Chapter seven, "Judas the Sacrificer," continues the exposition of the theology of the Gospel of Judas. In the Sethian drama and in the Gospel of Judas, Judas is a demonic figure who sacrifices Jesus, but thereby accidentally releases his spirit, which then defeats the Archons. This story is a critique of the weak point in the canonical Passion narratives, that the sacrifice of Jesus came about through Judas, who was explicitly demon possessed. The conclusion drawn by the Sethians is that Judas sacrificed Jesus to Yaldabaoth, which could hardly support the doctrine that the death of Jesus atoned for the sins of humanity. This new spin was of concern to proto-orthodox Christians and led the Church Father Origen to conclude that it was God who used Satan to possess Judas and bring about Jesus' death, but that Satan was outwitted by his resurrection, a position that preserved the theological viability of Jesus' atoning death. Despite their great theological differences, Origen and the Sethians would have agreed that the death of Jesus brought about victory over the dark powers.
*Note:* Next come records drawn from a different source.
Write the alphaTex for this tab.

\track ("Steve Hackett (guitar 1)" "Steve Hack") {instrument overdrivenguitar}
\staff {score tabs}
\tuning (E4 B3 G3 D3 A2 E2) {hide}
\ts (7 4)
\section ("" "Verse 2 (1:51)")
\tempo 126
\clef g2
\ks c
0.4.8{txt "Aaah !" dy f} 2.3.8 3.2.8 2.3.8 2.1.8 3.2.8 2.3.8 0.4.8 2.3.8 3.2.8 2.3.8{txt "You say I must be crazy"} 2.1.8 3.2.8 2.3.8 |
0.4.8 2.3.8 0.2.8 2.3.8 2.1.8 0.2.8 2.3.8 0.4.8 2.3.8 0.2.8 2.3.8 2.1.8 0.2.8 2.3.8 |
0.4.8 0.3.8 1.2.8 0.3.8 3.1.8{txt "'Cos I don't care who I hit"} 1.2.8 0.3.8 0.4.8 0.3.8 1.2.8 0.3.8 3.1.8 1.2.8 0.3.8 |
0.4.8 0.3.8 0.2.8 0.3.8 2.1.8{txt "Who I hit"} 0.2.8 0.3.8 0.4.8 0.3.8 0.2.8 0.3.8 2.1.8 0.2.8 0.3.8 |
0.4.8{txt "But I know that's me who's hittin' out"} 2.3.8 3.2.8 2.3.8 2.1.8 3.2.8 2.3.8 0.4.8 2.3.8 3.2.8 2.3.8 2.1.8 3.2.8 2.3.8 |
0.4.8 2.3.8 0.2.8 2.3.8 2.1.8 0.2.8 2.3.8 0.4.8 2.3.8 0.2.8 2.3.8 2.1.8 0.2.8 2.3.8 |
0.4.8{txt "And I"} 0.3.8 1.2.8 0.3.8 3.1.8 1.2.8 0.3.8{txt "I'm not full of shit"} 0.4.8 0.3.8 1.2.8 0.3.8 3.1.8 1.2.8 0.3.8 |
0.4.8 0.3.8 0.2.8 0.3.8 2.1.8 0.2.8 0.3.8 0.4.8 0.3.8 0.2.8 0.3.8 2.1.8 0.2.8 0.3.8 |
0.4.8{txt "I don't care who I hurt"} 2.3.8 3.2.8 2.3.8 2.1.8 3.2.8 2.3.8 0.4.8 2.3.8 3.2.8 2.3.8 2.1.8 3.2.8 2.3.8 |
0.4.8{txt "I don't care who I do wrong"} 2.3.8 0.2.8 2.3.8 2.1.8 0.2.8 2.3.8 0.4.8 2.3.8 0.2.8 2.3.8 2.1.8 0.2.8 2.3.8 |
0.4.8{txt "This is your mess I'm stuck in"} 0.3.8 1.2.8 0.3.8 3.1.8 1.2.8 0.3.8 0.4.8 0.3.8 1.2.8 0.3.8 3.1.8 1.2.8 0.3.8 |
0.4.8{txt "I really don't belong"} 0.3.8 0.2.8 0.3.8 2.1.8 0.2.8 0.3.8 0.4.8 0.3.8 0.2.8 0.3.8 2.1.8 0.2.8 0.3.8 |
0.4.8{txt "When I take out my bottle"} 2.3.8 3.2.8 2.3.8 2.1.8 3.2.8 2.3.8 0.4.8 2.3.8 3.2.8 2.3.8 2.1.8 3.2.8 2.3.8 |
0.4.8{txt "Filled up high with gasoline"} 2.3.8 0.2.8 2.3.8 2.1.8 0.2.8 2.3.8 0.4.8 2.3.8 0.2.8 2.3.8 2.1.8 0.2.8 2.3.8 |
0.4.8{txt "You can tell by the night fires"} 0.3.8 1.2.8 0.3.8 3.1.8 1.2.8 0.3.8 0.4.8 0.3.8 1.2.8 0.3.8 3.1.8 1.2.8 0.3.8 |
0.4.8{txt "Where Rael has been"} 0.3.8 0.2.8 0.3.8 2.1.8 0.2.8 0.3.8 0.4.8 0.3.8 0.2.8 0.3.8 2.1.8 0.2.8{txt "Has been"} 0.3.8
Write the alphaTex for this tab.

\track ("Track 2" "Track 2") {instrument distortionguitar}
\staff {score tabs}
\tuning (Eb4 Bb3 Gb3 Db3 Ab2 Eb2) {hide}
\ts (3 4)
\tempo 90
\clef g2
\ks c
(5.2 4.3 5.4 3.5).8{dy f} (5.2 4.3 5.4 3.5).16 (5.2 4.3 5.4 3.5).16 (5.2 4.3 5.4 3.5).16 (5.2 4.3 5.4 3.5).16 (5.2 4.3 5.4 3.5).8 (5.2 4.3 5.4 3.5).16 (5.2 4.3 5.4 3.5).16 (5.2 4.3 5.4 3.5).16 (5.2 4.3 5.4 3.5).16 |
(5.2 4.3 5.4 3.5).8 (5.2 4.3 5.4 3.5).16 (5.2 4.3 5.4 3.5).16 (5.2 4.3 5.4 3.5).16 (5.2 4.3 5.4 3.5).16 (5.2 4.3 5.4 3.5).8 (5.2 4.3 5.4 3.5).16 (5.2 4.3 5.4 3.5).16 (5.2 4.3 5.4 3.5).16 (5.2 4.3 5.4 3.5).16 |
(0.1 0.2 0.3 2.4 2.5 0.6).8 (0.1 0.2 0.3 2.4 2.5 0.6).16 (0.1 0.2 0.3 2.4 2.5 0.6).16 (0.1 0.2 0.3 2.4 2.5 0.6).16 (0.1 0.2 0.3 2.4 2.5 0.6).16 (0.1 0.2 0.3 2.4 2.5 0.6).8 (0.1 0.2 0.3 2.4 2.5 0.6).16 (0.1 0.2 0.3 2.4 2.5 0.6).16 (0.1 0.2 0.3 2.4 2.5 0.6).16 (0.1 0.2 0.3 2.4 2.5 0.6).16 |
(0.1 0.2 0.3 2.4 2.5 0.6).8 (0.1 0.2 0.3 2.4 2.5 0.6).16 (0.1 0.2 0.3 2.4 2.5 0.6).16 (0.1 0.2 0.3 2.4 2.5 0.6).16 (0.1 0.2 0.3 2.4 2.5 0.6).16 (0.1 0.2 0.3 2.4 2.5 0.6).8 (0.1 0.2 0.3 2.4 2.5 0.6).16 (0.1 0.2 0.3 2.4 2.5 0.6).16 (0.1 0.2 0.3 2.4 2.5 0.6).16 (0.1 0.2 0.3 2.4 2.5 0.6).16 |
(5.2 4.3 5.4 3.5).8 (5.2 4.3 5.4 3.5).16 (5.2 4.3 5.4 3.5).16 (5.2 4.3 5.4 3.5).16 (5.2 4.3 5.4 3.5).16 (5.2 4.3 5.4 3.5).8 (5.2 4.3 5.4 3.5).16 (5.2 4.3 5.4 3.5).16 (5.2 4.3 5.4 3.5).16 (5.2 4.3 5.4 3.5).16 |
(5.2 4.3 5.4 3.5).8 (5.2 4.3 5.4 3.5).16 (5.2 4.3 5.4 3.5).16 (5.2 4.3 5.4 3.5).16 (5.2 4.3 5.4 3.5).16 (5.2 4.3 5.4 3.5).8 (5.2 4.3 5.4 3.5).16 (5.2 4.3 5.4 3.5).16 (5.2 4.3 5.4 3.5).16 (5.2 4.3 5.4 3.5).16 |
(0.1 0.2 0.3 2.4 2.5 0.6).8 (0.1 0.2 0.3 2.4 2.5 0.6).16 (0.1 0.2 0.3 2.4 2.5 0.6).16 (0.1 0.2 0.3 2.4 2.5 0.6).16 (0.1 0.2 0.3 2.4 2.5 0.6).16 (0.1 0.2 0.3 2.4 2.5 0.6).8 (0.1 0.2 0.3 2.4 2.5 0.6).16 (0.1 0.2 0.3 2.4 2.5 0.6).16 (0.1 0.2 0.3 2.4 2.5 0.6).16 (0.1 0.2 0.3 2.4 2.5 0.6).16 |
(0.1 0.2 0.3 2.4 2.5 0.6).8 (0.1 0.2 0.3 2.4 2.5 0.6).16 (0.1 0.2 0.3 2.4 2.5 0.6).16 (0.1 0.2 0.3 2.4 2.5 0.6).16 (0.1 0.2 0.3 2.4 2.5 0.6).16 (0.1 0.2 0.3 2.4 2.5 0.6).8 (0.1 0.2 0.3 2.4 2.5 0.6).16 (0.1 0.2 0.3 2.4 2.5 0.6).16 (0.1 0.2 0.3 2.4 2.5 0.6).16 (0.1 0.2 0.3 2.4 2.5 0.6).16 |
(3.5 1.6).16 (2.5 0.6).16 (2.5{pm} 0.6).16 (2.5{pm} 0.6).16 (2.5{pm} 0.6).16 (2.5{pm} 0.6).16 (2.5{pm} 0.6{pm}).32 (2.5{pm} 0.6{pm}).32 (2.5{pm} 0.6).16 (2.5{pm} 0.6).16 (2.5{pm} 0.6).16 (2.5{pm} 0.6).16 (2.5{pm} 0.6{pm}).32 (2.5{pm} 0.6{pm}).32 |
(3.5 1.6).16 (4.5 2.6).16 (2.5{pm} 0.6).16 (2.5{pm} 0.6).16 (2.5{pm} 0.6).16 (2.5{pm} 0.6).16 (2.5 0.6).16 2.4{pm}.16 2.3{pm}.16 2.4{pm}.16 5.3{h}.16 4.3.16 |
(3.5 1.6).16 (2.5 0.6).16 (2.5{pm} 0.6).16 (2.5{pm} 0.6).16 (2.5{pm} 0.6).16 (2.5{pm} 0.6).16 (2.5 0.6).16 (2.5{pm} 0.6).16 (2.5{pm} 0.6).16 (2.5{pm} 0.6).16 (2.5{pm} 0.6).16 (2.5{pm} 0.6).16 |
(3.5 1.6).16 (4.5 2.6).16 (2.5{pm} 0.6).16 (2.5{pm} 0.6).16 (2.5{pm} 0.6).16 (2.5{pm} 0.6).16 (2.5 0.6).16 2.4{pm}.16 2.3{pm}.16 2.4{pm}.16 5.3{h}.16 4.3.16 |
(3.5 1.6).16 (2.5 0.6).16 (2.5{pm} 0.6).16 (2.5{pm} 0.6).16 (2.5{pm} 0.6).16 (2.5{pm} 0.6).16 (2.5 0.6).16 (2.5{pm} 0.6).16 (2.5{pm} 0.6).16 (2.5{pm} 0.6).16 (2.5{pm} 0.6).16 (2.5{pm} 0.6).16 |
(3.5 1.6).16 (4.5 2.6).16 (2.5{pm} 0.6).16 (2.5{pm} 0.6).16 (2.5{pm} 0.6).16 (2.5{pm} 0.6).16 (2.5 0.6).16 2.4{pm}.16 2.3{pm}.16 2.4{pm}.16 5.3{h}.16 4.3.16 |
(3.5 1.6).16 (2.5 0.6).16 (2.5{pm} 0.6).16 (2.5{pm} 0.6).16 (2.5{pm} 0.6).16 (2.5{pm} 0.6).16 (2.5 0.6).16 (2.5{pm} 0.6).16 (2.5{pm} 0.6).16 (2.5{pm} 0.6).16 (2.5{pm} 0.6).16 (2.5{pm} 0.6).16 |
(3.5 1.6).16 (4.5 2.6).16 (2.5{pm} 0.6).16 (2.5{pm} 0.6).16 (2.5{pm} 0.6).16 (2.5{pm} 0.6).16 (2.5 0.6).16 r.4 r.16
Chapter eight, "An Ancient Gnostic Parody," briefly summarizes the narrative of the Gospel of Judas and then argues that this Gospel had a surprisingly modern message about questioning authority and thinking for oneself. It is profound that Origen and the Sethians both concluded that Jesus' spirit overcame death and by that victory defeated the Devil.
The Epilogue traces the evolution of Judas in Jesus movies and shows how from the 1960s to the 1980s the formerly evil figure of Judas became much more sympathetic. DeConick suggested that a similar impulse may have influenced the National Geographic team while they deciphered the Gospel of Judas. But ultimately the Judas of the Gospel of Judas is much more like the Judas of Dante than the Judas of The Last Temptation of Christ or the Judas of the National Geographic translation.
The book concludes with Appendices on: Further Reading; A Synopsis of Sethian Gnostic Literature; Testimony from the Church Fathers on the Gospel of Judas; and a Q&A with April DeConick on her interpretation of the Gospel of Judas.
This is a very useful introductory work on the Coptic Gospel of Judas. It vigorously advances the author's own views, but always puts them in the context of the scholarly debate so that the views of her opponents are clear as well. Some may find the highly autobiographical style a little irritating, but it must be kept in mind that this is a popular book, not a specialist monograph. The book offers clear explanations of the reasons for rejecting the view that the Gospel of Judas presented a Judas who was good, including detailed and commendably jargon-free discussions of the problematical passages and the philological issues, and these discussions require no knowledge of Coptic.
The debate about the meaning of the Gospel of Judas has naturally continued after the book was published (see the response of Marvin Meyer, member the National Geographic editorial team, here and DeConick's replies, beginning with this post, followed directly by seven more). Sethian Gnosticism and Coptic philology are not my areas of specialty, so I must decline to pronounce in favor of either DeConick or her opponents. But I can say that this book is an excellent entry into the Gospel of Judas for the nonspecialist, be it a scholar in a cognate discipline or an interested layperson.